Öncelikle beklentimizi fazla yukarıda tutmamak gerekiyormuş. Bu anlaşıldı. Sadece bu branşta değil diğer branşlarda da (voleybol-basketboldan bahsediyorum, futbolu hiç saymıyorum bile). Şu an tüm takımlarımız, erkek basketbol dahil, ilk klasta değiller. kadın basketbol takımımız ligde 1.sınıf. Ama Avrupa'da değil. Erkek basketbol, voleybol ve kadın voleybol takımlarımız da ne yazık ki ligde de birinci sınıf değiller. Bunu şu yüzden söylüyorum. Bu noktaya kolay gelinmiyor. Bu bakış açısıyla ilgili. Zaten ortaya çıkan sonuç da bu.

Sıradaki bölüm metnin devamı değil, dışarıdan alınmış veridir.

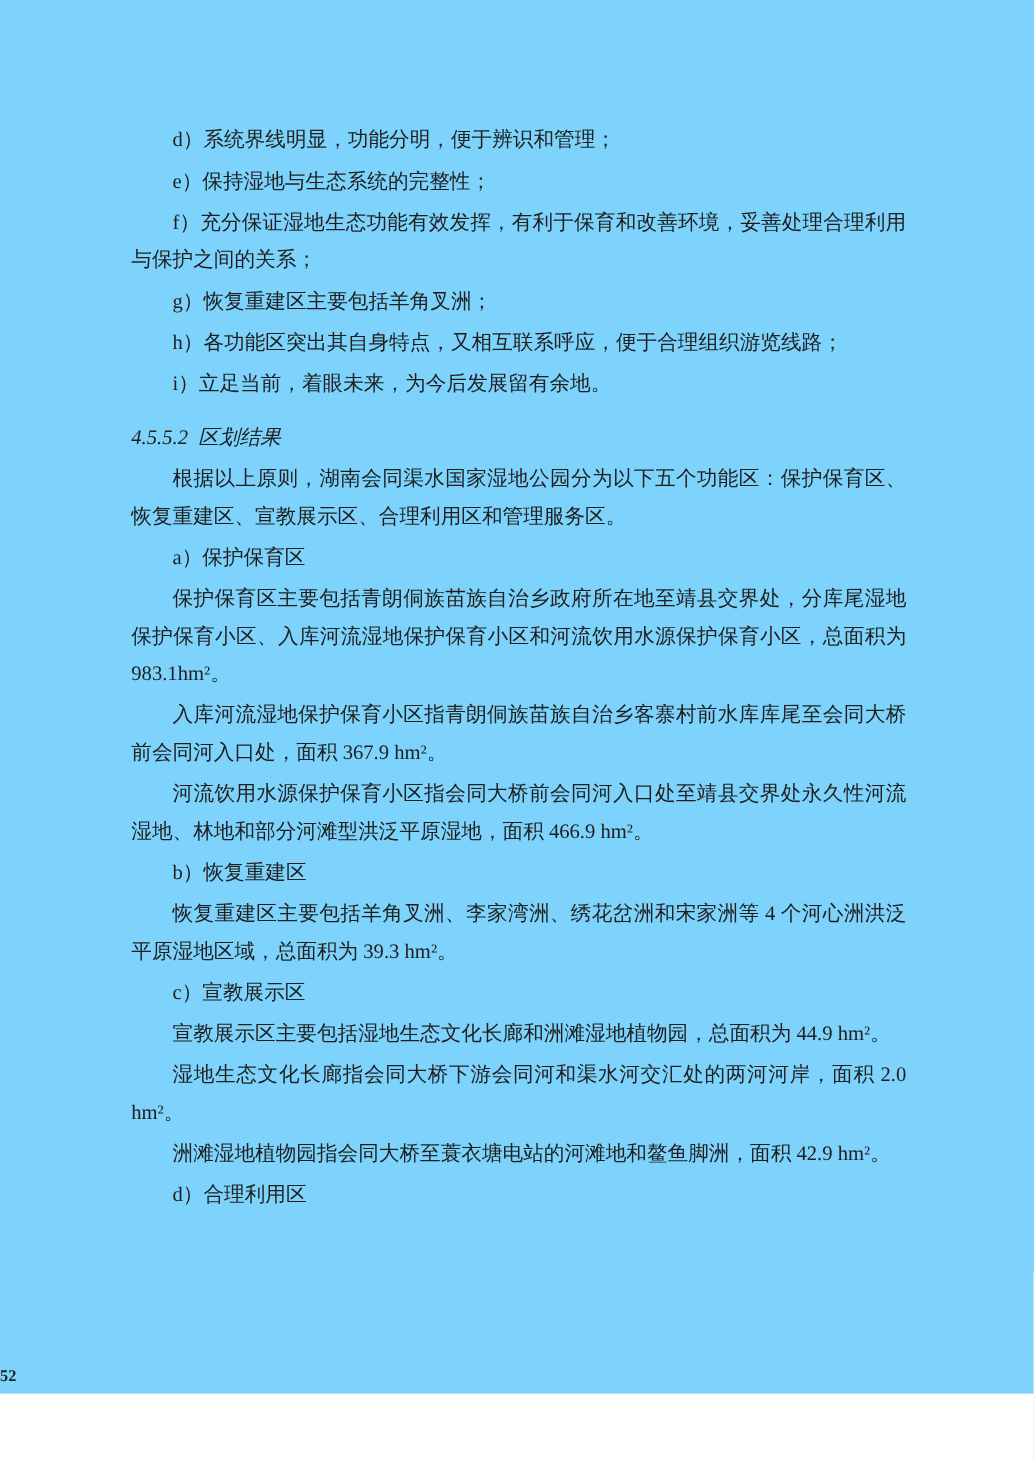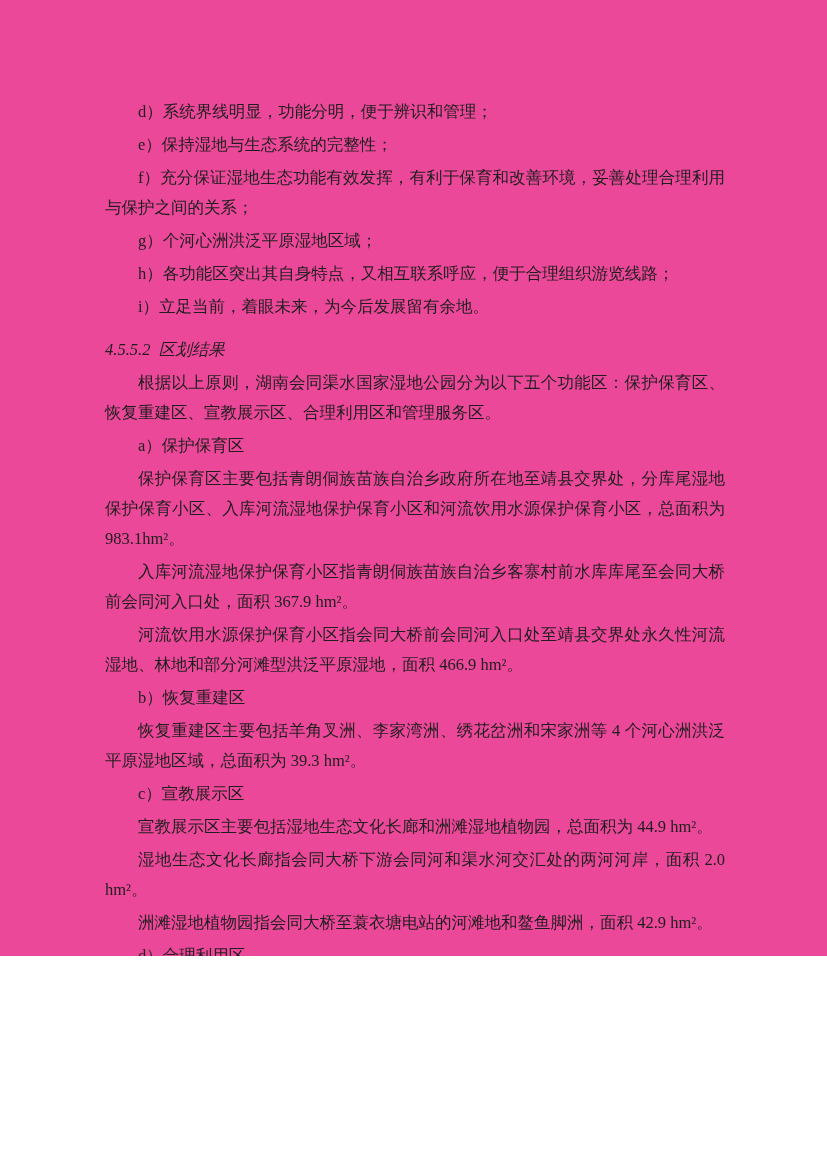"d）系统界线明显，功能分明，便于辨识和管理；" .page { background: #ec4899 -> #7dd3fc; height: 956px -> 1115px }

Bu takımlardan birine 25 sayı farkla yenilebilirsiniz. Ancak hedef maçların tamamında bu kadar sayı fark yiyorsanız, bir sorun var demektir. yapılan transfer yanlışları ortada. Ancak bu konuda burada yazan bizler de hatalıyız. Bugün Hodges yerine Horakova olsaydı, Currie kalitesinde (daha fazlası değil, o kalitede) bir Avrupalı olsaydı, Augustus diye tutturmasaydık, konumumuz daha farklı olurdu diye düşünüyorum. Sakatlıktan yeni çıkmış 2 oyuncuyu garanti ilk beş düşüncesiyle takımda tuttuk. Işıl, evet savunmada toparladı ama ya hücumda? 2'den fazla atamayan bir guardla oynuyoruz. Augustus, alıp gidiyor, eli tutarsa atıyor. Artık Avrupa basketbolunda böyle bir oyun tarzı yok. Duygusal davranıyoruz. Oysa sporda duygusallığa yer yok. Işıl'ın, Bahar'ın yedek kalacağını, Augustus'un da daha hazır bir şekilde seneye gelebileceğini düşünmemiz gerekirdi.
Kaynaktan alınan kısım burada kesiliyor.